TL;DR: These inner products are equal to the amplitudes and therefore the squares of their magnitudes sum to one. By Pythagoras theorem $$\sin^2\theta + \cos^2\theta = 1$$, so if one of the amplitudes is $$\cos\theta$$ then the magnitude of the other must be $$|\sin\theta|$$.
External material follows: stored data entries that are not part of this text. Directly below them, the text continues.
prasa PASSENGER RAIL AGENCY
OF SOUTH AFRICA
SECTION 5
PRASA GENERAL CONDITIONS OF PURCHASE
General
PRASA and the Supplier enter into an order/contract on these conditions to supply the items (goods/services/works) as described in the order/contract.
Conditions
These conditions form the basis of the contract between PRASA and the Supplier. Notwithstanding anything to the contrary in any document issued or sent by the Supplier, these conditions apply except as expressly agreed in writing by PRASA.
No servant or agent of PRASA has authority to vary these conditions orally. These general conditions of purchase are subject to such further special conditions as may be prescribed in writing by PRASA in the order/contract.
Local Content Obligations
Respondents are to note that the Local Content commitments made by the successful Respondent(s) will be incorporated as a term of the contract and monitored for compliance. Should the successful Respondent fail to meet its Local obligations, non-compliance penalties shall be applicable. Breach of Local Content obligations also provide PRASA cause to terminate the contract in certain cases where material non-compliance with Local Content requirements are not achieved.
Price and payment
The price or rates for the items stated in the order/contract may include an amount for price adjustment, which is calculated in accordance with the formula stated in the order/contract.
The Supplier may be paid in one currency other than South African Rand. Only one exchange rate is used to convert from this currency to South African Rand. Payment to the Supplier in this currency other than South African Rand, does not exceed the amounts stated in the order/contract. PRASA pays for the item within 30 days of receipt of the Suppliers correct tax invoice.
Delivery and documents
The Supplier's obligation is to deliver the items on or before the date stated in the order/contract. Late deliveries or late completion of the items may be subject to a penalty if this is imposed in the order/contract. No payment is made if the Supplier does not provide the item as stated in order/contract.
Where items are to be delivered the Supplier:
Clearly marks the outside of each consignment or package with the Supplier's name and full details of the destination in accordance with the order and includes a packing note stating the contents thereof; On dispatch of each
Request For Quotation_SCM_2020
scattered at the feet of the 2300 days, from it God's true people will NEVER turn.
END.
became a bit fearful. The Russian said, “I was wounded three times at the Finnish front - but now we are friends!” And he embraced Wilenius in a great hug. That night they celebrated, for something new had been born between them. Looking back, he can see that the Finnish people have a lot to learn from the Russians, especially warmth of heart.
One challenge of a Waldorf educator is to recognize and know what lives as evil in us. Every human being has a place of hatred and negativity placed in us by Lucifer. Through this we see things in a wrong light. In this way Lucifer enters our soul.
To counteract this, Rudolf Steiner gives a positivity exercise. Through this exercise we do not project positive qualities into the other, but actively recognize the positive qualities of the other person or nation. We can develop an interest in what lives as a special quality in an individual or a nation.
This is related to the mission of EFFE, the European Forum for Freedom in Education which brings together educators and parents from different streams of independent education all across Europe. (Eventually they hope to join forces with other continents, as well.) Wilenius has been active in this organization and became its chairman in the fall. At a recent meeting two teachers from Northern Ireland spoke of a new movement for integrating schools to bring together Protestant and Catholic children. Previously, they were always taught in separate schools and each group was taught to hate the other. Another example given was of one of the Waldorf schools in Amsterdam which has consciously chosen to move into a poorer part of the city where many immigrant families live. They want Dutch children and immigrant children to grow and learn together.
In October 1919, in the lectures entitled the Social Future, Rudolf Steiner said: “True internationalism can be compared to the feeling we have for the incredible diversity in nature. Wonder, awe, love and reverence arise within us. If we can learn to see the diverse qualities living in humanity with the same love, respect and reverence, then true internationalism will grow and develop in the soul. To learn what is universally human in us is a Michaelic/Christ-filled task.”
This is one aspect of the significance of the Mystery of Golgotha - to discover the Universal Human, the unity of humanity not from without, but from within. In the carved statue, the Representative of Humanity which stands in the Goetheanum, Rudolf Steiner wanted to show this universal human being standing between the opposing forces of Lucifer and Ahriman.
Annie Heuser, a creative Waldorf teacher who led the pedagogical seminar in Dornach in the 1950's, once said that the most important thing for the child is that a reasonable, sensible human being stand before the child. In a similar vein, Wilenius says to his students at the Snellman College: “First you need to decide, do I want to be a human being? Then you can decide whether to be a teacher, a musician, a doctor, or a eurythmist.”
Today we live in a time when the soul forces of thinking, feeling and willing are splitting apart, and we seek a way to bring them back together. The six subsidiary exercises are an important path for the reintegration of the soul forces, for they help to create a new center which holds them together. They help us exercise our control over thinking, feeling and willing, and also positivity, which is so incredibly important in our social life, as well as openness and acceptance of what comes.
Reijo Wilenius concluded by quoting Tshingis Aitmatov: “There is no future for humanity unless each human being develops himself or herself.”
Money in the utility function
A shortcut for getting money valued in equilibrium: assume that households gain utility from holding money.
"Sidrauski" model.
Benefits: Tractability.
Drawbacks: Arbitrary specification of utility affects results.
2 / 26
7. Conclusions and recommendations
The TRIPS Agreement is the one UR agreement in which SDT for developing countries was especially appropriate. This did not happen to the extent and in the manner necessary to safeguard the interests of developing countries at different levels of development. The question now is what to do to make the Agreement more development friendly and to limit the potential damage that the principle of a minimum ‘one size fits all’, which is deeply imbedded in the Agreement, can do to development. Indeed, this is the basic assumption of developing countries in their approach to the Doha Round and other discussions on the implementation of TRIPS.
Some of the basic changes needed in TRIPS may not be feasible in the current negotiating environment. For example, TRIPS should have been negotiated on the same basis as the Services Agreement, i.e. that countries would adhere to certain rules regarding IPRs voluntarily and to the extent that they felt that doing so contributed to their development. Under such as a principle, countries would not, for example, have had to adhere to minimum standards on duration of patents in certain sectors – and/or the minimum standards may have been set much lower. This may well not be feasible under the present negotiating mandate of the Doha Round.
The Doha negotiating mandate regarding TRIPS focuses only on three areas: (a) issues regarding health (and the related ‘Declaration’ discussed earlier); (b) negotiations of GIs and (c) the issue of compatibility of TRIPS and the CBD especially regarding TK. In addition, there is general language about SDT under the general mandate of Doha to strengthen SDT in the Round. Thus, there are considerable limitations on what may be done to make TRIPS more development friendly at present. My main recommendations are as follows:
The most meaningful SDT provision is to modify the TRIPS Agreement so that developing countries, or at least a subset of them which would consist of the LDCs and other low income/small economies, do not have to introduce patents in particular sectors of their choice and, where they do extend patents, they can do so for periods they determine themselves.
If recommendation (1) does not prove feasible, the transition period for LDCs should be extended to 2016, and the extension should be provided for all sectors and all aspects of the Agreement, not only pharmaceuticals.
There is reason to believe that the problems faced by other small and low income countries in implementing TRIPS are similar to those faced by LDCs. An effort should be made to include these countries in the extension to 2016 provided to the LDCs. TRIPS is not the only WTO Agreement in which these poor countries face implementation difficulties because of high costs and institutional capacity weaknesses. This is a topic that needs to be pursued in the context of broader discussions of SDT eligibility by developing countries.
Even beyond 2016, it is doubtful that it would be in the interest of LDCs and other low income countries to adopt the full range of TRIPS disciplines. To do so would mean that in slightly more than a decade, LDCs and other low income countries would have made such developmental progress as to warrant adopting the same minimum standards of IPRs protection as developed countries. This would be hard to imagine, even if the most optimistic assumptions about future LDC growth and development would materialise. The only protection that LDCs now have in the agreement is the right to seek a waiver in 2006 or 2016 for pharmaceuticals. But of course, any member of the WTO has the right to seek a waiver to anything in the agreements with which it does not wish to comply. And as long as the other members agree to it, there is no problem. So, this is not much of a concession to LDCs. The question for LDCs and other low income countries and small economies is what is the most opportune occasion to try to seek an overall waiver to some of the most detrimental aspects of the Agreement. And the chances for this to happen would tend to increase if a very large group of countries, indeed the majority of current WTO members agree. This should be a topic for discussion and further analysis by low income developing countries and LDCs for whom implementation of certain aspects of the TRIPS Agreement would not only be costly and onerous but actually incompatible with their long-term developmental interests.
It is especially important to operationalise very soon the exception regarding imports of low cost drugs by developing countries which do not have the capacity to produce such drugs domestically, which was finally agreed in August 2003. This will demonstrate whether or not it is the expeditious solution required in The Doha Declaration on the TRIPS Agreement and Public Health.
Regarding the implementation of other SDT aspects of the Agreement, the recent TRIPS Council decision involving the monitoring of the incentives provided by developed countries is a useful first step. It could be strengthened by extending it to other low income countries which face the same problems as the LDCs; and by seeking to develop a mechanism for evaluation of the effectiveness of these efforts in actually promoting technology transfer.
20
Since $$\{|\psi_1\rangle, |\psi_1^\perp\rangle\}$$ is a basis, we can expand $$|\psi_2\rangle$$ as

$$|\psi_2\rangle = \alpha |\psi_1\rangle + \beta |\psi_1^\perp\rangle\tag1$$

where $$|\alpha|^2 + |\beta|^2=1$$. Moreover, since the basis is orthonormal, we can compute $$\alpha$$ and $$\beta$$ in terms of inner products

$$\alpha = \langle \psi_1|\psi_2\rangle \\ \beta = \langle \psi_1^\perp|\psi_2\rangle$$

as is easy to check by taking the inner product of $$(1)$$ with the elements of the dual basis. Now, from $$|\alpha|^2 + |\beta|^2=1$$ we see that

$$|\langle \psi_1^\perp|\psi_2\rangle| = |\beta| = \sqrt{1 - |\alpha|^2} = \sqrt{1 - |\langle \psi_1|\psi_2\rangle|^2} = \sqrt{1 - \cos^2\theta} = |\sin\theta|$$

but $$\theta \in (0, \pi)$$ so $$|\langle \psi_1^\perp|\psi_2\rangle|=\sin\theta$$.